# Hey Mods, what's going on with all these "new, improved" functions !!!???!



## gary (Feb 4, 2003)

I just clicked on another forum member's Avatar/View Public Profile and started reading what seemed like some PMs to him from other members. What gives? How do we keep other people from reading our PMs? What is this? I've got a million questions but I guess the biggest ones for the Mods is this:

*Is there a FAQ or Users Instructions to all of these changes?*

Like I mentioned on another thread, I've got "Your Notifications" that I can't shut off, "Visitor Messages" that are not "unread" so I can't find them, and not this reading somebody else's PMs. So I don't expect someone to nurse feed me on every new function but how about some help? Why all this new stuff and why aren't you mods giving us some way of knowing what all these new functions are or how to use them?

If there's a sticky with all of this information already posted and I just overlooked it - my apologies.


----------



## tbone1004 (May 22, 2004)

+1. I actually think I left you a Visitor message instead of a PM. woops


----------



## fballatore (Dec 15, 2004)

Gary - For now - https://windsorpeak.com/vbulletin/showthread.php?t=313506.

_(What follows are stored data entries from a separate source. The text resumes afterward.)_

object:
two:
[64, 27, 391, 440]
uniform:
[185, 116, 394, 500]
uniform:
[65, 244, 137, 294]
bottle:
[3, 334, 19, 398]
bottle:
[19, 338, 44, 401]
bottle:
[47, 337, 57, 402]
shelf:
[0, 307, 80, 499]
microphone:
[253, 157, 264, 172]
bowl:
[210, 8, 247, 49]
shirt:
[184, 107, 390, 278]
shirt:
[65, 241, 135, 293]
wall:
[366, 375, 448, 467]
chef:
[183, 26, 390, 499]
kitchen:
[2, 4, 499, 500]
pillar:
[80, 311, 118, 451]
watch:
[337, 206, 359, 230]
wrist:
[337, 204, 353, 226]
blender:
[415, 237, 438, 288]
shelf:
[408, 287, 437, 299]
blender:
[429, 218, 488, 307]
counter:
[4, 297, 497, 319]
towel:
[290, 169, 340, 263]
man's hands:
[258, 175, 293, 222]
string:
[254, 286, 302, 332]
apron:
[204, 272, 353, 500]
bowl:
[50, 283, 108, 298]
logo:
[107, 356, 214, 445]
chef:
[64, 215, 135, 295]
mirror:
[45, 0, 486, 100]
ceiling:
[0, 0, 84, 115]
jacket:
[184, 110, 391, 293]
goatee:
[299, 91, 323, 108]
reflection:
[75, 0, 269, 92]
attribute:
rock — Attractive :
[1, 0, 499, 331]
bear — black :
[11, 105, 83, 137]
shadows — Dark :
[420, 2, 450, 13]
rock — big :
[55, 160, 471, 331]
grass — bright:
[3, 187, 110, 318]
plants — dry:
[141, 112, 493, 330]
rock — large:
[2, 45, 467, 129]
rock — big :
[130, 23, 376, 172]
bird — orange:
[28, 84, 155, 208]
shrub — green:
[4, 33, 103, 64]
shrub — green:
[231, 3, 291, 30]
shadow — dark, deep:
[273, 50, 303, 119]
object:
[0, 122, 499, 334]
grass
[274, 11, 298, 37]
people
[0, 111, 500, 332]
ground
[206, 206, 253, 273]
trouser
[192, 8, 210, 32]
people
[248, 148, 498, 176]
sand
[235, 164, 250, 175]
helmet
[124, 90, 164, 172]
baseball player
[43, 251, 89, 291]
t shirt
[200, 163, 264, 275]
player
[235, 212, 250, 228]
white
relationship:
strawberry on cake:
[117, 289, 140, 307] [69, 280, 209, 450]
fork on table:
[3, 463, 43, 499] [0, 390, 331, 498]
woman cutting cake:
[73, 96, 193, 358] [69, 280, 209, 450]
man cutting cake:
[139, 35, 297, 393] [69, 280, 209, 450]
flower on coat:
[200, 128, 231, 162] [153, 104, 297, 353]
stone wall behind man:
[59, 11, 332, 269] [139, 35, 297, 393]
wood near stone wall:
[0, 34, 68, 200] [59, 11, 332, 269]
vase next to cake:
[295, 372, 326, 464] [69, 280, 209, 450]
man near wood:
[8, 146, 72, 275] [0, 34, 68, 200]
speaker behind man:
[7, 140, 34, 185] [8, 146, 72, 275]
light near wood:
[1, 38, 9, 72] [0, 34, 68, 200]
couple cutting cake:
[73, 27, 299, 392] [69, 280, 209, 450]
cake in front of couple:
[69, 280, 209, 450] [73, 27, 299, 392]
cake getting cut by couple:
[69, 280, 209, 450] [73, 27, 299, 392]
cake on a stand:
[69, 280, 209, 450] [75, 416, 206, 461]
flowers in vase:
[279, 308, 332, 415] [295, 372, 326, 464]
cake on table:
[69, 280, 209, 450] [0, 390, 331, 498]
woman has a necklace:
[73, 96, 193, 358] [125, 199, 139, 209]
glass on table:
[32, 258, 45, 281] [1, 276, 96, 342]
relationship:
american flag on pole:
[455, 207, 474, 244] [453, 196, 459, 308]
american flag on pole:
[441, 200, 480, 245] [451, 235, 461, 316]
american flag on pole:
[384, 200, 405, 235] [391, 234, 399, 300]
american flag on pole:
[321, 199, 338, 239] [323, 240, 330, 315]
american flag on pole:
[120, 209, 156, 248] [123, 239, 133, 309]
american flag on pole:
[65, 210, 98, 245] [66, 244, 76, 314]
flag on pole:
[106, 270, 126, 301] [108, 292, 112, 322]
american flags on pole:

What I think you're seeing in the other user's profile are "Visitor Messages". You have a couple in your profile now. They are different than PMs (and a new feature in V3.8.


----------



## fballatore (Dec 15, 2004)

You can delete any visitor messages you don't want to be there. Visitor messages are viewable by anyone.

Turn off Visitor Messaging by going into your User CP, and under Edit Options about halfway down the page, uncheck Enable Visitor Messaging.


----------



## fballatore (Dec 15, 2004)

http://forum.saxontheweb.net/faq.php?faq=vb3_board_faq#faq_vb3_board_usage

and specifically and more specifically...

All on the FAQ menu at the top of the page...

I learned how to search from the master.


----------